→ **Stated goal 1**:
Answer these questions using the Brand of the Bullet text:
(a) How many short stories did Orlando Rigoni contribute to magazines and newspapers?
(b) Who escaped from the Rimrock jail?
(c) With which clan is Foster's family fighting a range war?
→ **Stated goal 2**: Can you sum up the Brand of the Bullet text in two sentences?
→ **Stated goal 3**: Return the passage of the Brand of the Bullet text from "Within a half-day's" to "accomplice, Billy Childers.", copied word for word.

→ **Excerpt to read**:

· · ·

Friday, October 11, 2019

Brand of the Bullet

Orlando Rigoni (1897-1987), born in Utah, was a prolific author who contributed over 1,000 short stories to magazines and newspapers. Working in railroading, construction, mining and the Forest Service within California's Central Coast, Rigoni used his life experiences to fuel his writing. Under his own name, as well as pseudonyms including Leslie Ames, Carolyn Bell and James Wesley, the author penned several hundred novels in the war, detective, western and romance genres. My first sample of Rigoni's work is a 1970 paperback from Magnum Books entitled “Brand of the Bullet.”

The novel features interim US Marshall Mike Foster as the chief protagonist. Foster is a third generation lawman who hesitantly dons the badge in pursuit of a wanted criminal named Brag Cody. The outlaw escaped from the Rimrock jail, crippling Foster's father and killing the jailer. Trailing Cody to the town of Picaro, Foster and his longtime friend Buck find the town's saloon burning and a number of people dead. Discovering a scorched belt buckle with the initials B.C., Foster assumes Cody died in the fire.

Within a half-day's ride is Foster's extended family, including his cousin Carla. Making a quick stop, Foster learns that his family is mired in a bloody range war with the notorious Devlin clan. Like traditional western fare, the conflict stems from water and who owns the flow. Foster's family wants to dam the river, drying out the Devlins and forcing them to flee. However, it isn't that easy and soon Foster finds himself in the fight while learning more about Brag Cody's accomplice, Billy Childers.

· · ·

(Records)

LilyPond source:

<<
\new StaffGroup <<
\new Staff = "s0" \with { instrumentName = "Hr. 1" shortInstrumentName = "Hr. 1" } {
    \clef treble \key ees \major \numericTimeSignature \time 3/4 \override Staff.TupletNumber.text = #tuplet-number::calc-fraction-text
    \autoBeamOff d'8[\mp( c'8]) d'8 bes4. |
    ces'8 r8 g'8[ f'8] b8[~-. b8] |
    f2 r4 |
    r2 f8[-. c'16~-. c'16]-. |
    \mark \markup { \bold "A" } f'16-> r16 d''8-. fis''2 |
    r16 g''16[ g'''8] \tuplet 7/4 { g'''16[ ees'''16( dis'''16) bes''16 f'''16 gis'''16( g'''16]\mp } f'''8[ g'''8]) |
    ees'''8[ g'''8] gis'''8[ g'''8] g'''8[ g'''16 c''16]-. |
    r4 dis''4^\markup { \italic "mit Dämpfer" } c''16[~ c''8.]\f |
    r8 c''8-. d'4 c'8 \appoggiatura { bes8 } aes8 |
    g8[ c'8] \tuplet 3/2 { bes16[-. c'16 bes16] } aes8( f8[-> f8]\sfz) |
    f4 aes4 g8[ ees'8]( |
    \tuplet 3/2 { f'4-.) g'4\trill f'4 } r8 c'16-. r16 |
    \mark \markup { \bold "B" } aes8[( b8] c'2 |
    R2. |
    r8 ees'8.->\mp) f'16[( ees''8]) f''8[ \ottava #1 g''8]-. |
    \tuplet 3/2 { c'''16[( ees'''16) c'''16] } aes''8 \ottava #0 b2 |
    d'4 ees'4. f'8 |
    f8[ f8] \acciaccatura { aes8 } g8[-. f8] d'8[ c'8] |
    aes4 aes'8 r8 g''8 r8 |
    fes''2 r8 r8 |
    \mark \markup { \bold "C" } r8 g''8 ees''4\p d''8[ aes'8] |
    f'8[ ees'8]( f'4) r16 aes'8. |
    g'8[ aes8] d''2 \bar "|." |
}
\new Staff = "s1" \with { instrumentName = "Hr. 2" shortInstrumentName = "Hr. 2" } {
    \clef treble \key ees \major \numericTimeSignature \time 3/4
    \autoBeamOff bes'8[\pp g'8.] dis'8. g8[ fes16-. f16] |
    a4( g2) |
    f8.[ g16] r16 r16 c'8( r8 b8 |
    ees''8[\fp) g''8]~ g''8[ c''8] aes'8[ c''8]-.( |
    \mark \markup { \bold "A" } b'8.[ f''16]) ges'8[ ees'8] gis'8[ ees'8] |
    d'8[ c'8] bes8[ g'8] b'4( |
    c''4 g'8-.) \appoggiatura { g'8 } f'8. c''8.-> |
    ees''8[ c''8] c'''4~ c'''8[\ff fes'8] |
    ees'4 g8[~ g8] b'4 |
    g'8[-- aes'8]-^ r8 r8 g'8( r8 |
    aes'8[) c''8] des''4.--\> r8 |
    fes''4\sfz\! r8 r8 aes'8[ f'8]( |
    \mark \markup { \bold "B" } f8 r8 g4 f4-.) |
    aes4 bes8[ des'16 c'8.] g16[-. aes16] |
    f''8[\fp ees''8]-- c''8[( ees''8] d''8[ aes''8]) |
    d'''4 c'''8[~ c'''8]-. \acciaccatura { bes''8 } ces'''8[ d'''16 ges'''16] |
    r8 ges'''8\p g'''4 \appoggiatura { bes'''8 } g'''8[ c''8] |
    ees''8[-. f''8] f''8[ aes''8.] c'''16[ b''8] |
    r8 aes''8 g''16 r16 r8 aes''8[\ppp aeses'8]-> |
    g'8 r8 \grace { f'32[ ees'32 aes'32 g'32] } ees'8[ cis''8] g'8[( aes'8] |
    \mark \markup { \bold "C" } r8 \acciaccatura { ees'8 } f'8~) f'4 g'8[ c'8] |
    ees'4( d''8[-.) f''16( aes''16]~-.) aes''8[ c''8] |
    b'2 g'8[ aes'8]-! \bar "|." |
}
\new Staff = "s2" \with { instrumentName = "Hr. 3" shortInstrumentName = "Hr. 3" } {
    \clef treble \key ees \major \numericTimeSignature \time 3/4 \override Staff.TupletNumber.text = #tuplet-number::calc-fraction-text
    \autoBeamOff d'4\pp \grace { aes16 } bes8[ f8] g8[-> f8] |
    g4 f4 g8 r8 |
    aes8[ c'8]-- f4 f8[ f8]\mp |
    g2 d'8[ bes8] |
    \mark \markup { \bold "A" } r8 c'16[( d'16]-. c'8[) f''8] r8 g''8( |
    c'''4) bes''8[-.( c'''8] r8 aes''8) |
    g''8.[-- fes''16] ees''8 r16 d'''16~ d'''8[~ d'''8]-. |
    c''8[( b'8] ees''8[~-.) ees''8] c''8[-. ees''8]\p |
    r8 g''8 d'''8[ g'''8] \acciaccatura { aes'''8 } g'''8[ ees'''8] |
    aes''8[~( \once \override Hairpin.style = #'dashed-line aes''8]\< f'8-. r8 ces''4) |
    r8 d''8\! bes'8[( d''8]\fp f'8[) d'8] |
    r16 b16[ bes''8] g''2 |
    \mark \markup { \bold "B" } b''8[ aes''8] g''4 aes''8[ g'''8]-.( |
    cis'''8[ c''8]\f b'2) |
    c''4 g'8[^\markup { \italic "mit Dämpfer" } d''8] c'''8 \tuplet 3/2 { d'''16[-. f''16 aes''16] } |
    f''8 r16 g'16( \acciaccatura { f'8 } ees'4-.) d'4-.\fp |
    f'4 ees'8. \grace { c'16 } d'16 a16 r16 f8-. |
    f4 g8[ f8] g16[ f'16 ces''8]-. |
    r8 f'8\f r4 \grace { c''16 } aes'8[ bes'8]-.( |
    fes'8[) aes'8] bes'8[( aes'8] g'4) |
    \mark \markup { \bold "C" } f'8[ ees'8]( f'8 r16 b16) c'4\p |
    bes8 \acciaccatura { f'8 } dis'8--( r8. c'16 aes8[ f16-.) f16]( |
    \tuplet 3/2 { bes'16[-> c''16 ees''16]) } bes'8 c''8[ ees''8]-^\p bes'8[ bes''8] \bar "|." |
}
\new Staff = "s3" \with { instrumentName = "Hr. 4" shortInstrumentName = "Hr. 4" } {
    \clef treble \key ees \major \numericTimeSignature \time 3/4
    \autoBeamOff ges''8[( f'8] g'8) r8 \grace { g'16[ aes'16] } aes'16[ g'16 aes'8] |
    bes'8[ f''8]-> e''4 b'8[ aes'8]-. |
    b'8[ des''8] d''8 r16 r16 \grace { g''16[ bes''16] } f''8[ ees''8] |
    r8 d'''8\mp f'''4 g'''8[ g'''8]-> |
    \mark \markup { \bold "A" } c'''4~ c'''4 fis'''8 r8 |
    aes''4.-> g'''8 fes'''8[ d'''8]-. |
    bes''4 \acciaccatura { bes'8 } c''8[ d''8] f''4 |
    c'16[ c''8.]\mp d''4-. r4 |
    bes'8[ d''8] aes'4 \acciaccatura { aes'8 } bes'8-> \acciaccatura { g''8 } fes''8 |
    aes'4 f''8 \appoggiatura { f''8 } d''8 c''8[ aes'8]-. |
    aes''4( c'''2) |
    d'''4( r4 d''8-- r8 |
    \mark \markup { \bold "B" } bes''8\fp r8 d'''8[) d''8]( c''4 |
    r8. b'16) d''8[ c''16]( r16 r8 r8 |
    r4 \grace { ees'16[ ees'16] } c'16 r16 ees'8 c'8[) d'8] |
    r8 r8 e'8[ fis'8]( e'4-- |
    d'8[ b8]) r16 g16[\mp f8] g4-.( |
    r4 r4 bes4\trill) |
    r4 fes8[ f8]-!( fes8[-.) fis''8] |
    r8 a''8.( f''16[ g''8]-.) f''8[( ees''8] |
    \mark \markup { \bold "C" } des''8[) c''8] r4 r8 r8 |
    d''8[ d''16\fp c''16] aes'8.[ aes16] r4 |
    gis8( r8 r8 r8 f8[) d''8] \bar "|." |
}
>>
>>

· · ·

→ **Correct response 1**:
(a) Over 1,000.
(b) Brag Cody.
(c) The Devlin clan.

→ **Correct response 2**: Orlando Rigoni was a prolific author who wrote over 1,000 short stories and several hundred novels under his own name and pseudonyms, and his 1970 Magnum Books paperback "Brand of the Bullet" follows interim US Marshall Mike Foster in pursuit of the outlaw Brag Cody, who escaped from the Rimrock jail. After finding a scorched belt buckle that suggests Cody died in a fire, Foster learns that his extended family is in a bloody range war with the Devlin clan over water and is drawn into the fight.

→ **Correct response 3**:
Within a half-day's ride is Foster's extended family, including his cousin Carla. Making a quick stop, Foster learns that his family is mired in a bloody range war with the notorious Devlin clan. Like traditional western fare, the conflict stems from water and who owns the flow. Foster's family wants to dam the river, drying out the Devlins and forcing them to flee. However, it isn't that easy and soon Foster finds himself in the fight while learning more about Brag Cody's accomplice, Billy Childers.